What is a good resolution for my file?
On very large projects you may run into some limitations on art board sizes. When this occurs, you will need to work at a scale of 2:1 or 4:1 etc. in order to meet your requirements. All of the usual PDF preparation rules apply, with the exception that when you select the resolution of the images you are incorporating into the design, you must take into account that we will be enlarging the images at our end, so you must include higher resolution images.
For example, if you are designing at 50%, then for close up work you must begin with or down-sample to no less than 360ppi. Enlarged, this will give us 180ppi which works very well. Given that this only becomes an issue at very large output sizes, lower resolution images may be fine. A billboard with a viewing distance of 20+ feet looks fine at 45ppi finished size, so you would only require a 90ppi image if designing at 50%.

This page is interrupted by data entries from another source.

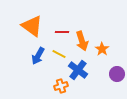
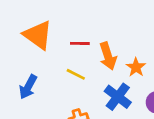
blue arrow: (38, 56) -> (28, 87), moved
blue cross: (78, 70) -> (118, 97), moved

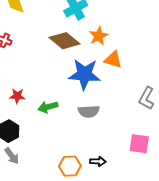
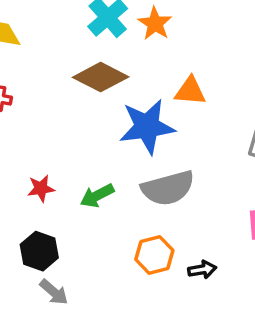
orange star: (99, 36) -> (155, 24), moved
gray semicircle: (89, 111) -> (168, 188), size x1.4
orange hexagon: (70, 166) -> (154, 255), moved

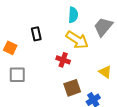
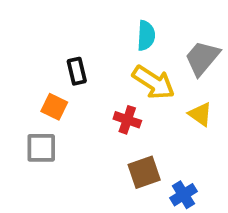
orange square: (10, 48) -> (54, 107), moved
yellow triangle: (105, 72) -> (200, 114), moved

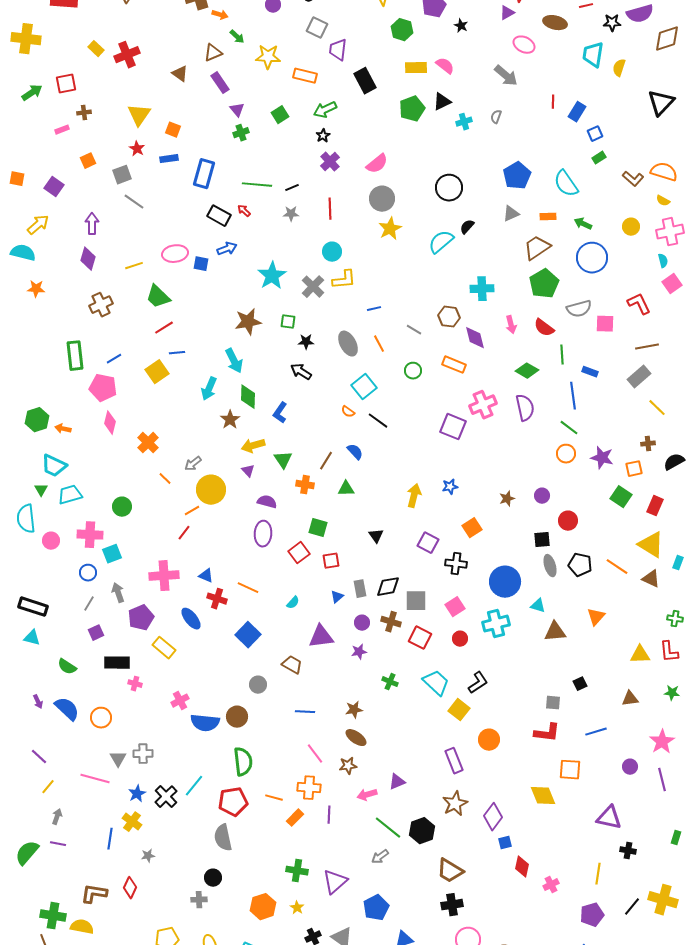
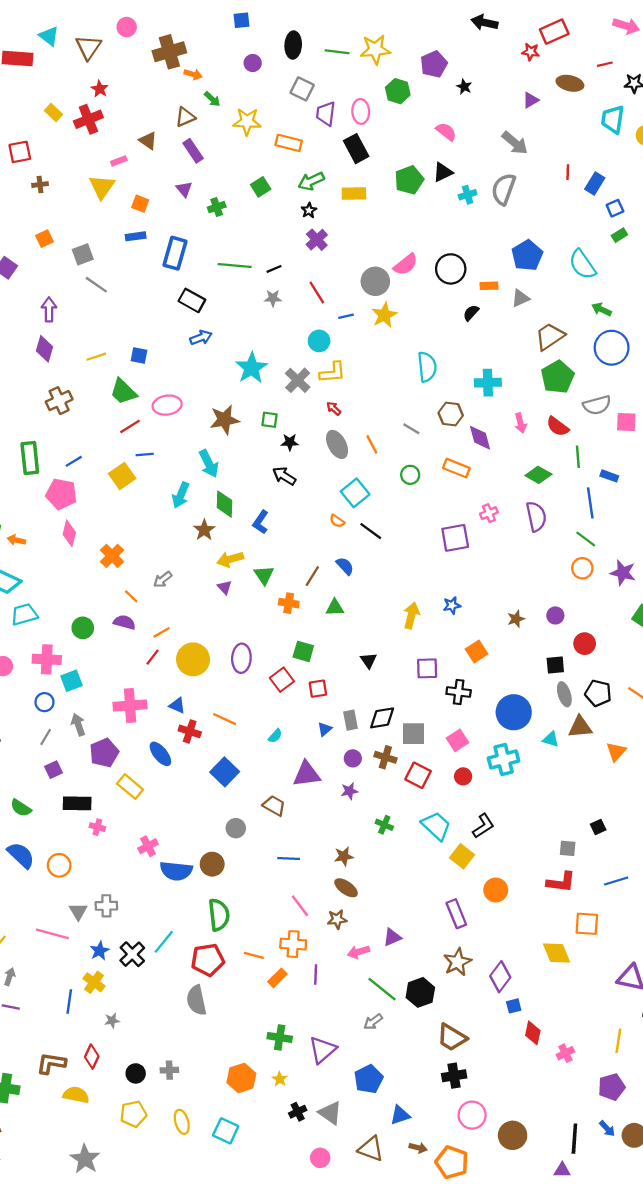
purple triangle: (507, 13) -> (531, 100), moved
pink ellipse: (524, 45) -> (361, 111), moved, turned 60
yellow rectangle: (416, 68) -> (354, 194), moved
purple triangle: (237, 110) -> (184, 189), moved
gray semicircle: (496, 117) -> (504, 189), size x2.0
pink rectangle: (62, 130) -> (119, 161), moved
red star: (137, 149) -> (100, 89), moved
pink semicircle: (377, 164) -> (406, 264), moved
red line: (330, 209) -> (317, 293), turned -30
red arrow: (244, 211) -> (334, 408), moved
orange rectangle: (548, 217) -> (489, 286), moved
cyan semicircle: (441, 242) -> (427, 367), moved, turned 124
pink ellipse: (175, 254) -> (167, 405), moved
blue square: (201, 264) -> (139, 356), moved
blue line: (374, 309) -> (346, 316), moved
pink cross: (483, 405) -> (489, 513), size x0.6
purple square: (453, 427) -> (455, 538), turned -32
yellow circle: (211, 490) -> (193, 659), moved
purple semicircle: (267, 502) -> (124, 622), moved
purple square: (428, 543) -> (427, 668), turned -30
brown triangle: (555, 632) -> (580, 727), moved
black circle: (213, 878) -> (136, 1073), moved
yellow semicircle: (82, 927) -> (76, 1095), moved

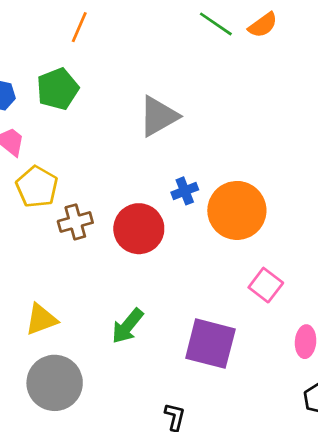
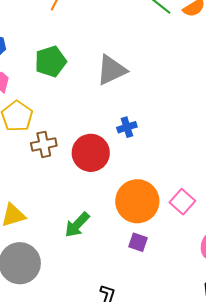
green pentagon: (58, 89) -> (51, 61), moved
orange circle: (237, 210) -> (137, 201), moved
purple square: (210, 344) -> (138, 242), size x0.5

Before uploading your order, view your PDF in Adobe Reader (not your design application). Set the view to 100% if designing at 1:1, 200% if designing at 2:1 etc. Pan around and ensure your resolution will be acceptable to your client. Make sure all elements are present and appear as you expect them to.
- Check the resolution of the images you use: Bitmap, jpg, tiff and other rasterized images have a fixed resolution. This means that the larger they are printed, the lower the quality of the final output. That does not mean you should not enlarge an image, but you must be careful not to breach certain thresholds. For the purposes of most signage, you want to ensure that images have a resolution of 180 ppi once they are sized in your application to final print size. This provides a good image close up. If your signage has a large viewing distance (such as 20+ feet as in billboards), the resolution can be as low as 45 ppi or even less. When viewing at actual size on the monitor, you can be the judge. Simply back away from the monitor. You have to be aware of your client's expectations as to viewing distance, and the point where the pixelation becomes acceptable.